Самое смешное, что я даже не понял, в какой момент она стала столь важной для меня. Все свои сны и мысли о ней, я считал проклятьем и колдовством. Даже не догадываясь, что они были чем-то большим.
Без моего на то ведома, Абигайль целиком и полностью захватила меня. Пробралась, как лазутчик, в крепость и подняла на башне свой флаг. И осознал я это, только оказавшись перед «ее» останками.
Меня накрыло такое ощущение потери и пустоты, будто я лишился ноги или руки. Или даже чего-то куда более важного.
До того момента я брыкался, сопротивлялся и отрицал ее значимость, я хотел выгнать ее из своей головы и вновь заполнить себя лишь Дафной, но даже не подозревал, что территорий свободных от Абигайль уже не осталось, она въелась в меня, заполонила собой все и выгромила все остальное.
И вот так, переполненный ей, я вдруг осознал, что ее больше не было.
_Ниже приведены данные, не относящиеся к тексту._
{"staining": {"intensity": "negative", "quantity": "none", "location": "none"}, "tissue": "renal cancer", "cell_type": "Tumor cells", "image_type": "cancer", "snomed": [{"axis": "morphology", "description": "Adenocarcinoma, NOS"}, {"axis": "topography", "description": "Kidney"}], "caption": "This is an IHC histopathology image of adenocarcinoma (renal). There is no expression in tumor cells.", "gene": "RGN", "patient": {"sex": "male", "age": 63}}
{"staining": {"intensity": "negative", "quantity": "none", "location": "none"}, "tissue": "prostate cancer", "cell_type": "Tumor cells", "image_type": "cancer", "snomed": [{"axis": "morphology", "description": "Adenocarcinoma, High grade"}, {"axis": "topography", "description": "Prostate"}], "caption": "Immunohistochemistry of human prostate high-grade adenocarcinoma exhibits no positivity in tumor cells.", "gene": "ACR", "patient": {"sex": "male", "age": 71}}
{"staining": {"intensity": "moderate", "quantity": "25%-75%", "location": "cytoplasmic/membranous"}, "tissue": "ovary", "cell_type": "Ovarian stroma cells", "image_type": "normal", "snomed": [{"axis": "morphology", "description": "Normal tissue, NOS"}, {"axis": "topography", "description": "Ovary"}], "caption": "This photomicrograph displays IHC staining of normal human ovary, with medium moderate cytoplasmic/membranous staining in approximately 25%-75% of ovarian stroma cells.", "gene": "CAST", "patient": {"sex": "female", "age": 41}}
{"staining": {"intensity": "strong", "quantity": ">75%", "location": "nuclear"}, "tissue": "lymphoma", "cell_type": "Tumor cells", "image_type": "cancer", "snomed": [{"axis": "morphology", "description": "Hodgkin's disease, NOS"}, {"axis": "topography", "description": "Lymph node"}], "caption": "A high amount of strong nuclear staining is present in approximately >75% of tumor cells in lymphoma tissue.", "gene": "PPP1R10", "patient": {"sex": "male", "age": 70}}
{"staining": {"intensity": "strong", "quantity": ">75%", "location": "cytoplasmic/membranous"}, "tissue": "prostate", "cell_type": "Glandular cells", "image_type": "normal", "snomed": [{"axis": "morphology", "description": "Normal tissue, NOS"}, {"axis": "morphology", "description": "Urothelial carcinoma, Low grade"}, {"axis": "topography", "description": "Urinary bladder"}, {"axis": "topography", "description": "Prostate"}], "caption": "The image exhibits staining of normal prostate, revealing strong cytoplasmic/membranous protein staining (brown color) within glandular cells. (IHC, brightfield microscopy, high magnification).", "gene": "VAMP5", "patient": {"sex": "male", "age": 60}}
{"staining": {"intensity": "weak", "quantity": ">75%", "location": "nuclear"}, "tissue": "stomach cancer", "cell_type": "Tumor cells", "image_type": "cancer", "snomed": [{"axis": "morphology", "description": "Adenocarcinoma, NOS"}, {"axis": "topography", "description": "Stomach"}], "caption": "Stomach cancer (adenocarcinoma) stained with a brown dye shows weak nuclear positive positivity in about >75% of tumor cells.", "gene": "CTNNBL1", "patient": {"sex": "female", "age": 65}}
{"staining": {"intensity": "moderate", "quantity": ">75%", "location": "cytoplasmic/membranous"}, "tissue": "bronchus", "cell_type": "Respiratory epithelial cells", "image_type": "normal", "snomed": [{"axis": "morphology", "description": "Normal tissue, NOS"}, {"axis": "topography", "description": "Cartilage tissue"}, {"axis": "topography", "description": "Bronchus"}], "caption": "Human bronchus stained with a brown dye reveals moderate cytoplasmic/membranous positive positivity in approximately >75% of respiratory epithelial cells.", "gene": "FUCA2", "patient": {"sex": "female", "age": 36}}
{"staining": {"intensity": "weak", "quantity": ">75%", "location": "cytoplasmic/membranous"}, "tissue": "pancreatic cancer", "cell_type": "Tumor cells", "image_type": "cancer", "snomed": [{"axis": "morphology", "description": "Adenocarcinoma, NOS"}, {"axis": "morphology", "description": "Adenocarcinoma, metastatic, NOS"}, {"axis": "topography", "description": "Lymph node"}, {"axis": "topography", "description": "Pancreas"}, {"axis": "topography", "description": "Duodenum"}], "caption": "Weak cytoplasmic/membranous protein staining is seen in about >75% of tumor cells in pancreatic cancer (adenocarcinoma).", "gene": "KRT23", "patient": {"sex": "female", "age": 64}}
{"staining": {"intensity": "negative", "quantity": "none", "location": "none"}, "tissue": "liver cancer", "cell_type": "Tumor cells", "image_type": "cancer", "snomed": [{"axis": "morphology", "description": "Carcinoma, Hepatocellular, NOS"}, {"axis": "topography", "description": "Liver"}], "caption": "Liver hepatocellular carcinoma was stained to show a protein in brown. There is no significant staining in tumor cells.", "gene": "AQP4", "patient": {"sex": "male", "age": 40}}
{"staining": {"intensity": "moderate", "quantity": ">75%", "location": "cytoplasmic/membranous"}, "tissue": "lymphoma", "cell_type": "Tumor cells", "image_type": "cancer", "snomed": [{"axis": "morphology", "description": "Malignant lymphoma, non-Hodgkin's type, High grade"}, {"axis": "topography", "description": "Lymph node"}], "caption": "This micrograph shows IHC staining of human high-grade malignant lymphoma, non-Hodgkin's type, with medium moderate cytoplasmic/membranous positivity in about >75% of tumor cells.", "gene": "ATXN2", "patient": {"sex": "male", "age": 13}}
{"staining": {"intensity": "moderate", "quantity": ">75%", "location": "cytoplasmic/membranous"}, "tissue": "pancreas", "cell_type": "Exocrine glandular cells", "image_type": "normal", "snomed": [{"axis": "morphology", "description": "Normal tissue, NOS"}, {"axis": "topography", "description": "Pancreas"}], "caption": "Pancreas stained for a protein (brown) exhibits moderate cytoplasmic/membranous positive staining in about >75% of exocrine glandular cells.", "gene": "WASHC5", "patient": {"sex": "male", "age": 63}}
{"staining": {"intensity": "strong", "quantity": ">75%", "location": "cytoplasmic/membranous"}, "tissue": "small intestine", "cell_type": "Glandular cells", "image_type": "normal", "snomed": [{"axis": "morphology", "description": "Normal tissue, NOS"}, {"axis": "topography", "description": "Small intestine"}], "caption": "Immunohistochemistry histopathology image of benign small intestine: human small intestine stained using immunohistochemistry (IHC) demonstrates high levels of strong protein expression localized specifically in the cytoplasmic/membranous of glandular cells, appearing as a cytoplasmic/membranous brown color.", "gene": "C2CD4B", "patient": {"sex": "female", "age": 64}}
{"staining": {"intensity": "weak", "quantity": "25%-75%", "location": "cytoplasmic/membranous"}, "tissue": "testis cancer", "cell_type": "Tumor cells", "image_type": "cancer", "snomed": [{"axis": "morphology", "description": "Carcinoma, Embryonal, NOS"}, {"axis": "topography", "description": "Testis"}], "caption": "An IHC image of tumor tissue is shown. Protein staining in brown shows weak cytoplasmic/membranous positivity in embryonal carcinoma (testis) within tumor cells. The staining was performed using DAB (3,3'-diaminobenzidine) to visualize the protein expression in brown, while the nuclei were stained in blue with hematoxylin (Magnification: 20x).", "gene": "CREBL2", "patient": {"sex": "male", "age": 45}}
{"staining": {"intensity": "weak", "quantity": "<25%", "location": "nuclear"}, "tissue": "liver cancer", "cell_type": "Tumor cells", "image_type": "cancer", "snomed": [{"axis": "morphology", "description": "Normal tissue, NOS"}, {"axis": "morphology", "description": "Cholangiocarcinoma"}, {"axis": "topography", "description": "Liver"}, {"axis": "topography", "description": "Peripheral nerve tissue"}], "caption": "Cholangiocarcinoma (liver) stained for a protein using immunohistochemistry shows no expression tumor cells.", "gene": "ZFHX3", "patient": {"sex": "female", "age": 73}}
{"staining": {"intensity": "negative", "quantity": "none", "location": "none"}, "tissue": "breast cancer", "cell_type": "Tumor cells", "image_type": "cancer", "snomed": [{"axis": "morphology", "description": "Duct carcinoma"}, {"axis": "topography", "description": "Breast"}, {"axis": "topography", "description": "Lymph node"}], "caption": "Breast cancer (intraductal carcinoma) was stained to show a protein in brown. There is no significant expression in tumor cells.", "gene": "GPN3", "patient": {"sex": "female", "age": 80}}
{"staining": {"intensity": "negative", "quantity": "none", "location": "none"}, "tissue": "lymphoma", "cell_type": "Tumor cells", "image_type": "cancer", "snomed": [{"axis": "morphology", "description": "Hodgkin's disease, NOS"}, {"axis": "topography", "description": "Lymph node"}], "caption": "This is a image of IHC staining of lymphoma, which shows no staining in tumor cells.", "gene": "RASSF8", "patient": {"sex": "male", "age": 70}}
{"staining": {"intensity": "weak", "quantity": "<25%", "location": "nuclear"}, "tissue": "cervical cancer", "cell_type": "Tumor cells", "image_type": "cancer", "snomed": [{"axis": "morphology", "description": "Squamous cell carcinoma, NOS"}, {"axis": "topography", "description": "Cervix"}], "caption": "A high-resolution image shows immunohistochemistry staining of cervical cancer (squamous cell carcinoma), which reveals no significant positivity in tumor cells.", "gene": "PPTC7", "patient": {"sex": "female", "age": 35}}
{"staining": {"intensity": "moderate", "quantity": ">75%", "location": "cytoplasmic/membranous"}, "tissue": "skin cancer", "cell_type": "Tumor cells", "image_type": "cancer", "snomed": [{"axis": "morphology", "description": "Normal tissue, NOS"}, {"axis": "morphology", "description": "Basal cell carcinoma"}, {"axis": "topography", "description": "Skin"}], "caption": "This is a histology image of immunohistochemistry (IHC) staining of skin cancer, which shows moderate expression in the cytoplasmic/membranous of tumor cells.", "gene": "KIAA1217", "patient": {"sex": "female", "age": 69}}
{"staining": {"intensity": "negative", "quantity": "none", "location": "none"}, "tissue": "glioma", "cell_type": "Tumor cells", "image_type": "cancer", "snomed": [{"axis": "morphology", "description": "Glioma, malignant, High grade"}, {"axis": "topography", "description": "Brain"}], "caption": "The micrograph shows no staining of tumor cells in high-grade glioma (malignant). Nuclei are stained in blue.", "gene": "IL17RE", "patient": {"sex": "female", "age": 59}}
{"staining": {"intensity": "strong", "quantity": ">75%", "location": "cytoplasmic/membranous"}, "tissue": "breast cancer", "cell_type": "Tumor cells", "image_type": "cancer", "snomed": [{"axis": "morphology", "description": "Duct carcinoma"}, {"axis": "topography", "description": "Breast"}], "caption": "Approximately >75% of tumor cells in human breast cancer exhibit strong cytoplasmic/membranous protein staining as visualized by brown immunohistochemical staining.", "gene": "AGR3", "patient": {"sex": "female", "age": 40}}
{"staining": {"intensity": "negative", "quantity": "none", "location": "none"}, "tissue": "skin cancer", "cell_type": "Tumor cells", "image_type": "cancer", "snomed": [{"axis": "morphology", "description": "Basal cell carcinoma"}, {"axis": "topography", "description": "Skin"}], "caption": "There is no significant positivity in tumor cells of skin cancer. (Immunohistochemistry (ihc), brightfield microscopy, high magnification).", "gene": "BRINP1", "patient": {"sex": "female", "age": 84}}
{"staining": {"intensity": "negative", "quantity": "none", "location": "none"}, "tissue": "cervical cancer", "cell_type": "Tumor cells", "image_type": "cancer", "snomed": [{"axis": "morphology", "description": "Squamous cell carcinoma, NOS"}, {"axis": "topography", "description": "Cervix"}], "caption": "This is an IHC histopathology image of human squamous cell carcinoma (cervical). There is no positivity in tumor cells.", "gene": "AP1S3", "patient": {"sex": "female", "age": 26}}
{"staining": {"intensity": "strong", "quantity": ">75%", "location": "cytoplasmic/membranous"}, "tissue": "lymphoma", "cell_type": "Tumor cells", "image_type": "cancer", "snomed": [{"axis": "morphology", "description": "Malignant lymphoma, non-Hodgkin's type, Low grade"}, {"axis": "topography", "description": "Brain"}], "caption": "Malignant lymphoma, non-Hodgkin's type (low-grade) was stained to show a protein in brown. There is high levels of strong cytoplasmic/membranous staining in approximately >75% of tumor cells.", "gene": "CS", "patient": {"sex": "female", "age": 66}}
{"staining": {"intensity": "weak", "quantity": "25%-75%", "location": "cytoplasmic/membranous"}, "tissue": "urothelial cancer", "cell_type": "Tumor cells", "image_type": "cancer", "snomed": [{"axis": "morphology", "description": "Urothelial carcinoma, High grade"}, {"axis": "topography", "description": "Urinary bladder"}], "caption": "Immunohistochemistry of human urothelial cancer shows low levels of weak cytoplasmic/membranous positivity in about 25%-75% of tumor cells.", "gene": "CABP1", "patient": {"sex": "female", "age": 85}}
Нигде. Я не мог попросить прощения, не мог вернуть ее, не мог сделать ничего, и все, что мне оставалось, лишь горе и чувство вины.
Снова.
Я самоуничижительно улыбнулся.
Нет, я не ропчу на свою судьбу. Я заслужил все то, что испытал за последние дни. Так мне и надо за мою слепую ненависть.
«Ты предал меня», — прошелестел в голове голос Дафны.
Да, Даф, прости, но я больше не могу жить, цепляясь за прошлое. Я не повторю эту ошибку снова.
Прости.
— Что будешь делать теперь? — ворвался в мои мысли голос Микула. — Ты думаешь, госпожа Абигайль и есть Дочь Туманов? Все воины так считают. Она жила в Пустоши вместе с тритоном, все так, как и говорилось в послании.
Мне резко захотелось что-то сломать. Желательно голову Хельтайна.